Skoro priorytet miały laptopy, jak bardzo na początku pandemii ucierpiała sprzedaż zaawansowanych rozwiązań? 

Wszystkie działy IT w firmach były skupione na poszukiwaniu sprzętu umożliwiającego pracę zdalną. Bardziej zaawansowane projekty zostały więc odsunięte w czasie. A zresztą, nawet gdy podejmowane były próby ich realizacji, pojawiały się wielomiesięczne opóźnienia, wynikające między innymi z lockdownów. U klienta końcowego nie był w stanie zebrać się zespół, który podpisałby dokumentację czy przyjął działający system. Ba, często nie było komu otworzyć serwerowni lub trwało to tygodniami – trzeba było umawiać takie osoby specjalnie i uzyskiwać pozwolenie na dostarczenie sprzętu do centrum danych lub zrobienie większych instalacji.

Patrząc na procesy obsługi klientów przez partnerów, to masowe przejście na pracę zdalną doprowadziło do takiej sytuacji, że zmniejszyła się wielkość obsługiwanych klientów, ale pojawiło się wiele „mikrofirm”, które stanowią gospodarstwa domowe zdalnych pracowników. Mają  własny sprzęt, infrastrukturę sieciową, łącze internetowe, korzystają z usług…

Tak, ale z tego co wiem nie stanowiło to wielkiego problemu.
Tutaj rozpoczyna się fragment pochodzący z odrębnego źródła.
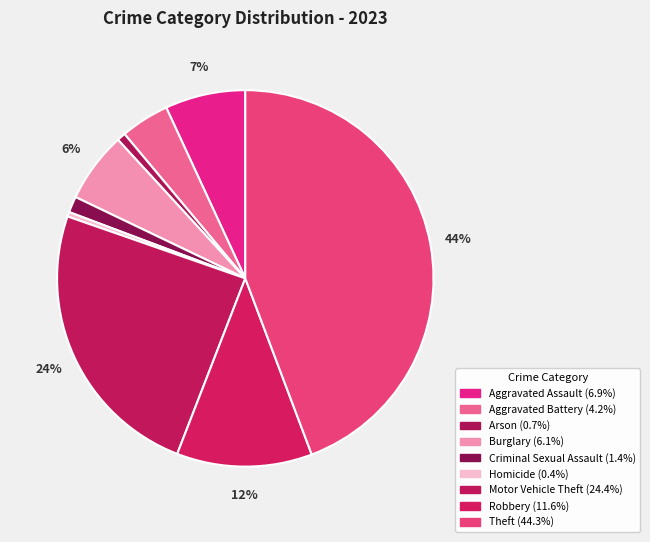

To the nearest percent, what percentage of the pie is Criminal Sexual Assault?

1%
Zresztą wielu zdalnych pracowników samodzielnie zadbało o zakupy na fakturę tego, co niezbędne, bo nie mogli doczekać się wsparcia ze strony pracodawcy. Zaś część sprzętu potrzebnego do pracy zdalnej było wysyłane kurierem po wstępnym skonfigurowaniu i przygotowaniu do wykonywania działań służbowych. Gdy była taka potrzeba, także my wysyłaliśmy kupiony u nas sprzęt bezpośrednio do użytkowników, na bazie otrzymanej listy adresowej.

Czy w tej sytuacji konieczna była także współpraca pomiędzy partnerami?
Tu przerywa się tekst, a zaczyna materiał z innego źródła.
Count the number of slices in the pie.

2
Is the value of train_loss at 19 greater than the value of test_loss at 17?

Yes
Gdy pojawiły się problemy w zakresie dostępności sprzętu, resellerzy odsprzedawali go między sobą. Zresztą współpraca pomiędzy partnerami to nic nowego – robią to od dawna, zwłaszcza gdy trzeba skorzystać z czyjegoś doświadczenia, jeśli samemu się go nie ma. My też korzystamy z podwykonawców w różnych rejonach, bo czasami to po prostu wychodzi korzystniej finansowo.